Я покрутила кольцо на кружке. Давно стёртое, ещё отцово, с якорем. Отец говорил: якорь нужен не чтобы стоять, а чтобы не унести туда, куда тебя не звали.
— Я не отдам ночь, — сказала я.
— Я знаю. Поэтому и боюсь.
Игорь Палыч появился в дверях с запахом улицы и дешёвого табака.
— Москвич ходит по первому этажу и считает розетки, — сообщил он с уважением к розеткам. — Вежливый. Это хуже грубого. Грубый хотя бы орёт, и ты понимаешь, куда бить.
— Пусть считает, — сказала я. — В розетках у нас тоже характер.
Палыч хмыкнул и, уже уходя, добавил:
— У него голос хороший. Зря он бумажки. Надо было в эфир, в семьдесят каком-нибудь. Тогда ещё брали таких, молчаливых.
Я не ответила. Думать о его голосе было опасно. Голос — моя профессия. Если начну слышать его отдельно от папки, я проиграю быстрее, чем станция.
Он пришёл в архив без предупреждения, в три дня.
Архив у нас — не романтика винила. Это подвал с запахом сырой бумаги, стеллажи, где лежат эфирные журналы с девяностых, коробки с плёнками, которые некому оцифровать, и один обогреватель, который врёт градусником. Лампочка качалась, когда кто-то ходил наверху.
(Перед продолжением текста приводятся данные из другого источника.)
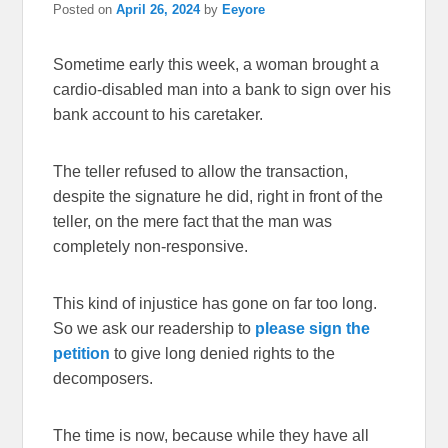
Posted on
April 26, 2024
by
Eeyore
Sometime early this week, a woman brought a
cardio-disabled man into a bank to sign over his
bank account to his caretaker.
The teller refused to allow the transaction,
despite the signature he did, right in front of the
teller, on the mere fact that the man was
completely non-responsive.
This kind of injustice has gone on far too long.
So we ask our readership to
please sign the
petition
to give long denied rights to the
decomposers.
The time is now, because while they have all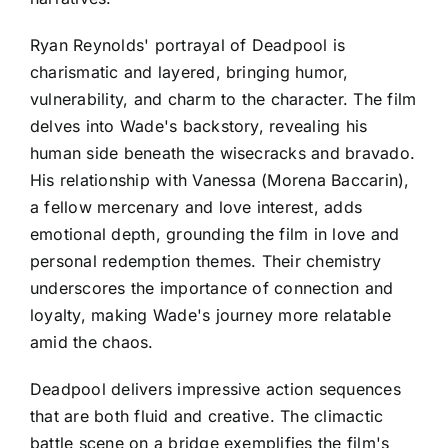
Ryan Reynolds' portrayal of Deadpool is
charismatic and layered, bringing humor,
vulnerability, and charm to the character. The film
delves into Wade's backstory, revealing his
human side beneath the wisecracks and bravado.
His relationship with Vanessa (Morena Baccarin),
a fellow mercenary and love interest, adds
emotional depth, grounding the film in love and
personal redemption themes. Their chemistry
underscores the importance of connection and
loyalty, making Wade's journey more relatable
amid the chaos.
Deadpool delivers impressive action sequences
that are both fluid and creative. The climactic
battle scene on a bridge exemplifies the film's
Я стояла на стремянке и искала журнал за ноябрь, когда дверь скрипнула.
— Вас предупреждать? — спросила я, не оборачиваясь.
— Обычно нет, — сказал Волков. — Но могу научиться.
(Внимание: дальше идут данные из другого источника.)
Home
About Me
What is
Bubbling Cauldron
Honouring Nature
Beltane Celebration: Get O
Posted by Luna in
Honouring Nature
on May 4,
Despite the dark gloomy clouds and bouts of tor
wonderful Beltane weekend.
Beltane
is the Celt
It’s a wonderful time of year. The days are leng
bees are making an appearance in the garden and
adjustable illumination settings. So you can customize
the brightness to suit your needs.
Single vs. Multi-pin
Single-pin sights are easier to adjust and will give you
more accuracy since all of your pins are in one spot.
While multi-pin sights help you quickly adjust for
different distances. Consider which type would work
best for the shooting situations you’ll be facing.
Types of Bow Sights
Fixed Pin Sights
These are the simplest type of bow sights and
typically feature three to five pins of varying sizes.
— Не надо. Притворимся, что это ваш дом. Вам же так спокойнее.
Он не обиделся. Подошёл ближе, и стремянка стала казаться глупее, чем была. Я спустилась. Мы оказались слишком близко для подвала и слишком далеко для разговора, который можно назвать рабочим. На нём всё ещё было пальто. В подвале от этого шло тепло, как от машины, которую только что заглушили.
— Мне нужны журналы ночных слотов за три года, — сказал он. — И договоры с рекламодателями, которые крутятся только у вас.
— Они крутятся у нас, потому что им некуда больше идти после полуночи. Аптеки. Такси. Один пивовар, который считает, что бессонница повышает продажи тёмного.
— Романтика рынка.
— Рынок тут ни при чём. Люди просто пьют, когда не спят. Вы тоже, или у вас для этого таблетки?
Он посмотрел на меня внимательнее. В плохом свете было видно, что бессонница у него не метафора: тонкая краснота по краю века, слишком прямая спина человека, который уже не надеется отдохнуть и поэтому не сутулится.
— Таблетки, — сказал он просто. — Не помогают.
Это было слишком честно для первого дня. Я не знала, куда деть честность, и сунула ему в руки пыльную папку.
— Держите. Только не читайте вслух. Там почерки наших покойных бухгалтеров, можно испугаться.
Он почти улыбнулся. Опять эта помеха в углу рта. Я отвернулась к стеллажу, потому что смотреть на неё было всё равно что крутить ручку громкости на себе.
Мы работали сорок минут почти молча. Он читал быстро, отмечал карандашом, не комментировал глупости, которых в наших бумагах хватало. Иногда спрашивал коротко: почему этот договор на физлицо, куда делся слот в два часа в двадцать третьем, кто такой «Трасса» в журнале, который звонит дважды в неделю. Я отвечала так же коротко. Подвал делал из нас двух людей, которые могут не воевать, пока над ними пол.